Factieux attardés, oublieux de l’éternité! Adorateurs qui pestiférez la nation de votre courroux !… Quelle folie vous prend ?… Vous tous, ne vous comportez pas comme des bêtes. Cessez ce jeu trop puéril pour être séculaire et j’espère extinguible dans la hargne de vos yeux. De pourpre à écarlate, il ne devrait y avoir que des couleurs éthérées. Sous châtiment de coulure, obéissez ! Écoutez le jugement de votre empereur énervé ! (Tous les attaquants se figent.) Viles querelles, nées de positions d’une bataille qui n’est plus que du passé. Celles faites dans les rues, en présence de civiles ne doivent plus être. Par accoutumance d’une faute, mes âmes-frères, brave YIRGATT, preux ZAMINE et sage AROUÉZ, vous la croyez vôtre alors que ce n’est point véritable. C’est celle de vos parents. Acceptez-le maintenant et faites la paix entre vous. La planète Colorewä a l’écho dans vos cœurs de multiples couleurs. Ne laissez pas la haine le gangrener. Si jamais vous l’oubliez, la coulure vous guettera. Ou pire, vous pourrez être considéré tel un Grisangt. Pour cette fois, que tous se retirent. Conseiller AROUÉZ. Venez cette après-midi au palais d’Irisàj, j’aurais à vous entretenir d’une affaire.

 

( Tous sortent, apeurés ou peu touchés par cette menace, excepté ROER, AROUÉZ, LADY ZOLINA et ZYNNTOLI qui flânent sur la rue Lazulito menant à leur manoir, celui des Rotellio. )

 

ROER

Quelle est donc cette infamie qui vous a tous mis dans le début d’une phase d’altération ? Expliquez, mon père, ce qui s’est passé.

 

ZYNNTOLI

Apparemment, encore une dispute entre Zamine et Yirgatt qui a toujours pris à partie Arouéz. Ces trois-là se chamarraient dans une color’ignorance quand j’ai mis à la palette. J’ai franchi les grifvères au clair et brouiller leurs vifs couleurs. Ainsi, le sombre TYBÉRONE est venu brouiller une connivence retrouvée, grifvères toutes sorties. Me soufflant au pavillon : ‘’ de la guerre ! ’’ et trimbalant sa postériorité et sa lame fatale. De peine, j’ai résisté. Trouvant l’insulte, j’ai répliqué. Et l’arc-en-ciel est allé en bordel de panaches.

 

LADY ZOLINA

Oh ! Tant de violence qui n’arrimera jamais un subtil fleuret. EREMNÉO n’était pas là ? ... Par le bonheur, je suis comblé !

 

ZYNNTOLI

Vous savez que les couleurs de l’aurore le font chavirer, Madame. Très tôt, il se délie du rouge pour se parer d’un voile d’or. Le petit coquin de Morphée m’a enlevé de ses bras peu après. Tout en tergiversant dans le forêt d’arboricolores qui s’épand à l’est d’Aeden, mon esprit a été éclairé de centaines de diaprures.
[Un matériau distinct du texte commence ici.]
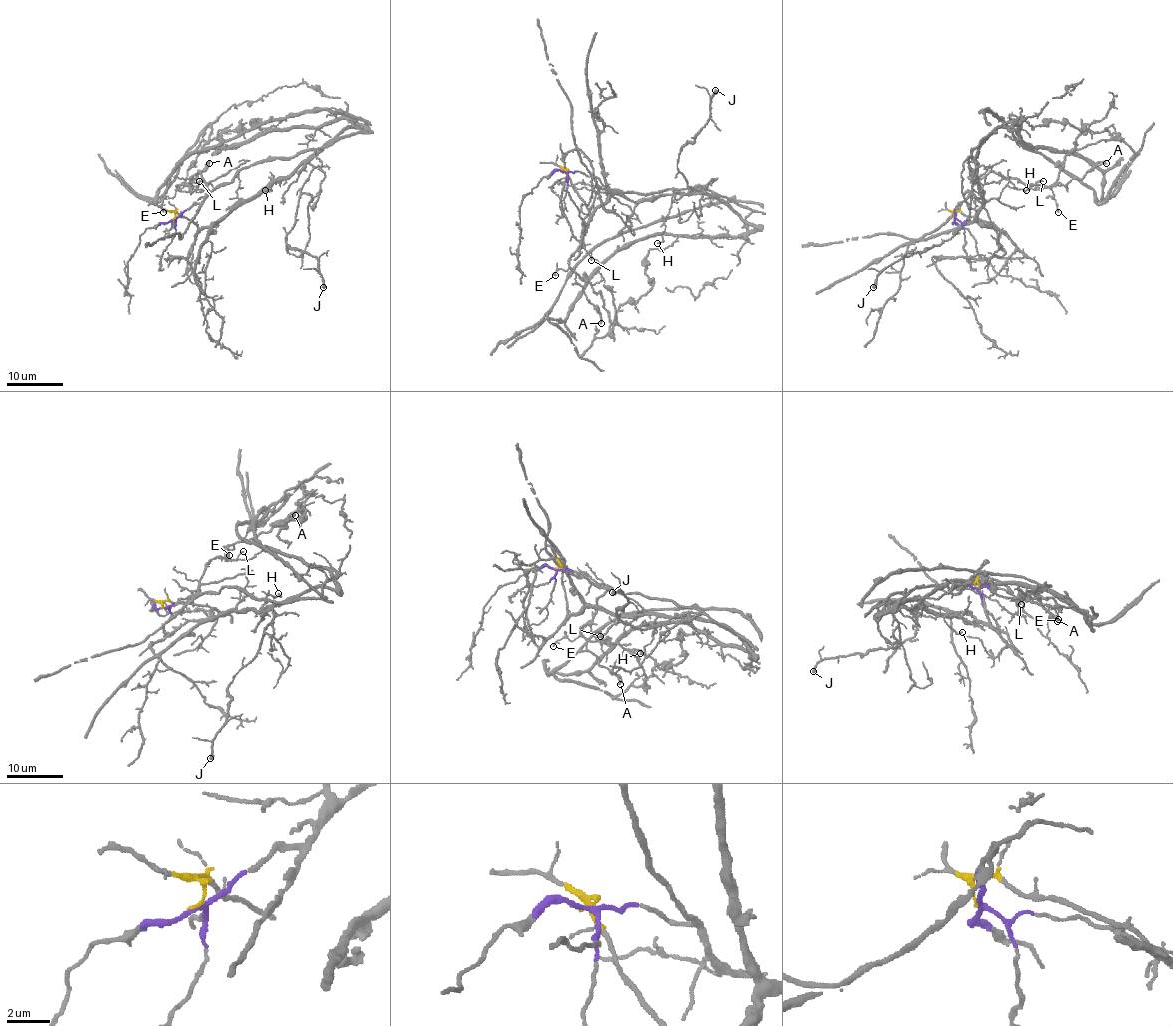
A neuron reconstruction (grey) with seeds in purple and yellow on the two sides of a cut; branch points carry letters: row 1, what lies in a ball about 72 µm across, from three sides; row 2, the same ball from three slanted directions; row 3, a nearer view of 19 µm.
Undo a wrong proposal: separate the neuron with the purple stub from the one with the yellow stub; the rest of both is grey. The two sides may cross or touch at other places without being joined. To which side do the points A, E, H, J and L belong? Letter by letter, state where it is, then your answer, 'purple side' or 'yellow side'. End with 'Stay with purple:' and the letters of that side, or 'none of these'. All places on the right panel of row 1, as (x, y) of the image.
A: place (1106, 163); purple side
E: place (1058, 212); purple side
H: place (1026, 190); yellow side
J: place (873, 287); yellow side
L: place (1043, 181); purple side
Stay with purple: A, E, L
J’ai vu votre fils et j’ai gouverné mes pensées vers lui. L’aspect d’un nyctaléscent, il s’est fondu dans les ombres. J’ai fléchi ma fantaisie pour ne pas jouer la curiosité.

AROUÉZ

Bigarrés Coloreys, Blancs Ivoreys ou Noirs Nyctals ? Ce sont les trois. Voici qu’il se prend pour ce qu’il n’est pas. Que ses larmes d’esprit ne ternissent pas le coloréscent de son âme et ne reste pas dans une nuit éternelle. Que la fraîche rosée de la matinée donne du rose à ses joues. Que le soleil vivifie son pouvoir, dans les sphères les plus basses des Sources Colorifères. À ne pas tirer sur la cruche nourricière qui est emplie de ses eaux, mon fils va vite dépérir. Il ne se fait que de se cloître dans sa chambre, et c’est bien malheureux. Aucun serviteur ne peut entre pour l’infuser. Ah ! Ça va troubler ses humeurs. Si quelqu’un avait une bonne voix pour la faire entendre.

 

ZYNNTOLI

J’aimerais connaître quelle voie il emprunte d’abord ?

 

AROUÉZ

Je n’en ai aucun éclat de vision. Mon fils n’a dit mot.

 

ZYNNTOLI

L’avez-vous fait tendre jusqu’à ce qu’il se plie.

 

AROUÉZ

Voyons !! Je n’ai point de viles façons comme Zamine ou Yirgatt. J’ai emprunté des chemins détournés par des approches amicales voir familières. Néanmoins, il est seul avisé de ses pulsions. Il se terre dans son jardin secret. Il est aussi fermé qu’une huître à la recherche de sa perle. Les voies du cœur sont impénétrables dit-on. Pour moi, je clame qu’elles sont peu sages.

 

ROER

Je n’ai pas à en faire l’examen mais que le bouton vestal flétri par la rouille avant de briller, ce serait dommage. Sa beauté d’éphèbe fanerait avant l’heure !

 

LADY ZOLINA

Je ne peux point me résoudre à perdre mon enfant ainsi ! Que je sache ses plaies, je les panserai de mes baisers maternelles !!